'''

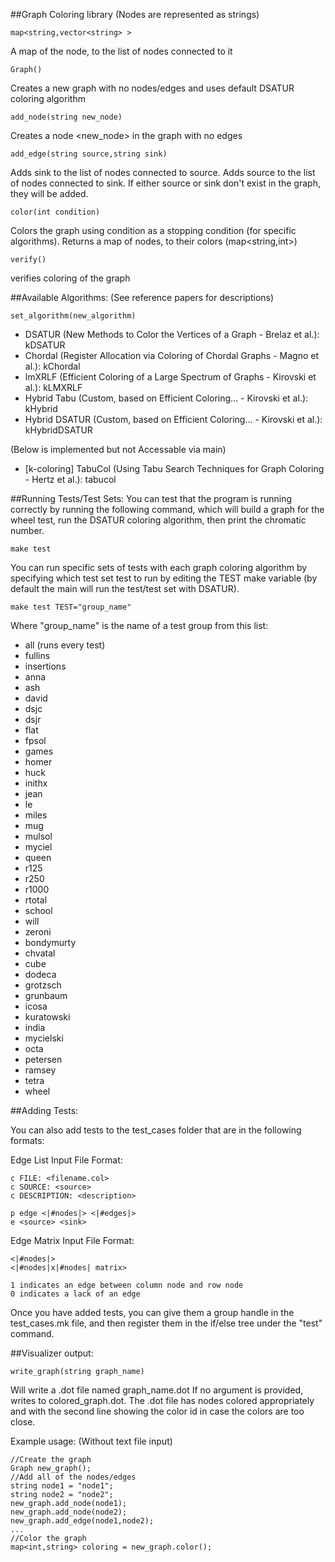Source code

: ##Graph Coloring library 
(Nodes are represented as strings)

    map<string,vector<string> >
A map of the node, to the list of nodes connected to it

    Graph()
Creates a new graph with no nodes/edges and uses default DSATUR coloring algorithm
    
    add_node(string new_node)
Creates a node <new_node> in the graph with no edges
    
    add_edge(string source,string sink)
Adds sink to the list of nodes connected to source. Adds source to the list of nodes connected to sink. If either source or sink don't exist in the graph, they will be added.
    
    color(int condition)
Colors the graph using condition as a stopping condition (for specific algorithms). Returns a map of nodes, to their colors (map<string,int>)

    verify()
verifies coloring of the graph

##Available Algorithms: 
(See reference papers for descriptions)

    set_algorithm(new_algorithm)

- DSATUR (New Methods to Color the Vertices of a Graph - Brelaz et al.): kDSATUR
- Chordal (Register Allocation via Coloring of Chordal Graphs - Magno et al.): kChordal
- lmXRLF (Efficient Coloring of a Large Spectrum of Graphs - Kirovski et al.): kLMXRLF
- Hybrid Tabu (Custom, based on Efficient Coloring... - Kirovski et al.): kHybrid
- Hybrid DSATUR (Custom, based on Efficient Coloring... - Kirovski et al.): kHybridDSATUR

(Below is implemented but not Accessable via main)

- [k-coloring] TabuCol (Using Tabu Search Techniques for Graph Coloring - Hertz et al.): tabucol

##Running Tests/Test Sets:
You can test that the program is running correctly by running the following command, which will build a graph for the wheel test, run the DSATUR coloring algorithm, then print the chromatic number.

    make test

You can run specific sets of tests with each graph coloring algorithm by specifying which test set test to run by editing the TEST make variable (by default the main will run the test/test set with DSATUR).

    make test TEST="group_name"

Where "group_name" is the name of a test group from this list:

- all (runs every test)
- fullins
- insertions
- anna
- ash
- david
- dsjc
- dsjr
- flat
- fpsol
- games
- homer
- huck
- inithx
- jean
- le
- miles
- mug
- mulsol
- myciel
- queen
- r125
- r250
- r1000
- rtotal
- school
- will
- zeroni
- bondymurty
- chvatal
- cube
- dodeca
- grotzsch
- grunbaum
- icosa
- kuratowski
- india
- mycielski
- octa
- petersen
- ramsey
- tetra
- wheel

##Adding Tests:

You can also add tests to the test_cases folder that are in the following formats:

Edge List Input File Format:

    c FILE: <filename.col>
    c SOURCE: <source>
    c DESCRIPTION: <description>

    p edge <|#nodes|> <|#edges|>
    e <source> <sink>

Edge Matrix Input File Format:

    <|#nodes|>
    <|#nodes|x|#nodes| matrix>

    1 indicates an edge between column node and row node
    0 indicates a lack of an edge

Once you have added tests, you can give them a group handle in the test_cases.mk file, and then register them in the if/else tree under the "test" command.

##Visualizer output:

    write_graph(string graph_name)

Will write a .dot file named graph_name.dot
If no argument is provided, writes to colored_graph.dot. The .dot file has
    nodes colored appropriately and with the second line showing the color id
    in case the colors are too close.

Example usage: (Without text file input)

    //Create the graph
    Graph new_graph();
    //Add all of the nodes/edges
    string node1 = "node1";
    string node2 = "node2";
    new_graph.add_node(node1);
    new_graph.add_node(node2);
    new_graph.add_edge(node1,node2);
    ...
    //Color the graph
    map<int,string> coloring = new_graph.color();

'''

| Problem to work on |
Rewrite the listing with every "wheel" replaced by "star", changing nothing else, and leave the picture out.

| Response area |
Source code

: ##Graph Coloring library 
(Nodes are represented as strings)

    map<string,vector<string> >
A map of the node, to the list of nodes connected to it

    Graph()
Creates a new graph with no nodes/edges and uses default DSATUR coloring algorithm
    
    add_node(string new_node)
Creates a node <new_node> in the graph with no edges
    
    add_edge(string source,string sink)
Adds sink to the list of nodes connected to source. Adds source to the list of nodes connected to sink. If either source or sink don't exist in the graph, they will be added.
    
    color(int condition)
Colors the graph using condition as a stopping condition (for specific algorithms). Returns a map of nodes, to their colors (map<string,int>)

    verify()
verifies coloring of the graph

##Available Algorithms: 
(See reference papers for descriptions)

    set_algorithm(new_algorithm)

- DSATUR (New Methods to Color the Vertices of a Graph - Brelaz et al.): kDSATUR
- Chordal (Register Allocation via Coloring of Chordal Graphs - Magno et al.): kChordal
- lmXRLF (Efficient Coloring of a Large Spectrum of Graphs - Kirovski et al.): kLMXRLF
- Hybrid Tabu (Custom, based on Efficient Coloring... - Kirovski et al.): kHybrid
- Hybrid DSATUR (Custom, based on Efficient Coloring... - Kirovski et al.): kHybridDSATUR

(Below is implemented but not Accessable via main)

- [k-coloring] TabuCol (Using Tabu Search Techniques for Graph Coloring - Hertz et al.): tabucol

##Running Tests/Test Sets:
You can test that the program is running correctly by running the following command, which will build a graph for the star test, run the DSATUR coloring algorithm, then print the chromatic number.

    make test

You can run specific sets of tests with each graph coloring algorithm by specifying which test set test to run by editing the TEST make variable (by default the main will run the test/test set with DSATUR).

    make test TEST="group_name"

Where "group_name" is the name of a test group from this list:

- all (runs every test)
- fullins
- insertions
- anna
- ash
- david
- dsjc
- dsjr
- flat
- fpsol
- games
- homer
- huck
- inithx
- jean
- le
- miles
- mug
- mulsol
- myciel
- queen
- r125
- r250
- r1000
- rtotal
- school
- will
- zeroni
- bondymurty
- chvatal
- cube
- dodeca
- grotzsch
- grunbaum
- icosa
- kuratowski
- india
- mycielski
- octa
- petersen
- ramsey
- tetra
- star

##Adding Tests:

You can also add tests to the test_cases folder that are in the following formats:

Edge List Input File Format:

    c FILE: <filename.col>
    c SOURCE: <source>
    c DESCRIPTION: <description>

    p edge <|#nodes|> <|#edges|>
    e <source> <sink>

Edge Matrix Input File Format:

    <|#nodes|>
    <|#nodes|x|#nodes| matrix>

    1 indicates an edge between column node and row node
    0 indicates a lack of an edge

Once you have added tests, you can give them a group handle in the test_cases.mk file, and then register them in the if/else tree under the "test" command.

##Visualizer output:

    write_graph(string graph_name)

Will write a .dot file named graph_name.dot
If no argument is provided, writes to colored_graph.dot. The .dot file has
    nodes colored appropriately and with the second line showing the color id
    in case the colors are too close.

Example usage: (Without text file input)

    //Create the graph
    Graph new_graph();
    //Add all of the nodes/edges
    string node1 = "node1";
    string node2 = "node2";
    new_graph.add_node(node1);
    new_graph.add_node(node2);
    new_graph.add_edge(node1,node2);
    ...
    //Color the graph
    map<int,string> coloring = new_graph.color();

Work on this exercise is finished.